The problem here is not the phrase, “Lead us not.” There is little doubt about its meaning in Greek or Aramaic. The difficulty lies in the English word “temptation.” The Greek word behind the English “temptation” is peirasmon. But this Greek word has two meanings, “temptation” and “trial.” The Vulgate interpreted it with “temptationem,” whence comes the English preference for “temptation.” But when we consider the Aramaic translations of the Greek gospels, we discover that Greek peirasmon was translated in the 3rd century with the Aramaic word nesyuna, which means “trial.” Thus, the Aramaic speaking Christians interpreted the www.magdalacolloquy.org phrase to mean “do not bring us to the trial” or, more freely expressed, “do not put us to the test.” In the background of this phrase may be the first verse in Genesis 22, “After these things God tested Abraham,” which opens the story known as “The Sacrifice of Isaac.” When we say to God, “do not put us to the test,” we are reminding God that we do not have the fortitude of Abraham.

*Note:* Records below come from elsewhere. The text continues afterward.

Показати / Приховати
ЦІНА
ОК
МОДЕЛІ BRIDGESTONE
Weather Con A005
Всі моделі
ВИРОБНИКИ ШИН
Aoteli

God could test Abraham and Abraham proved faithful. But we could very well fail and so we pray “do not put us to the test.”
Most of the “Our Father” prayer has a clear, though profound, meaning. I have focused on the two complicated lines in the prayer to help us appreciate the depth of their meanings within Jesus’s Jewish Aramaic world so that we, despite our limited knowledge of that world, might have a richer understanding of “the prayer that Jesus taught us.”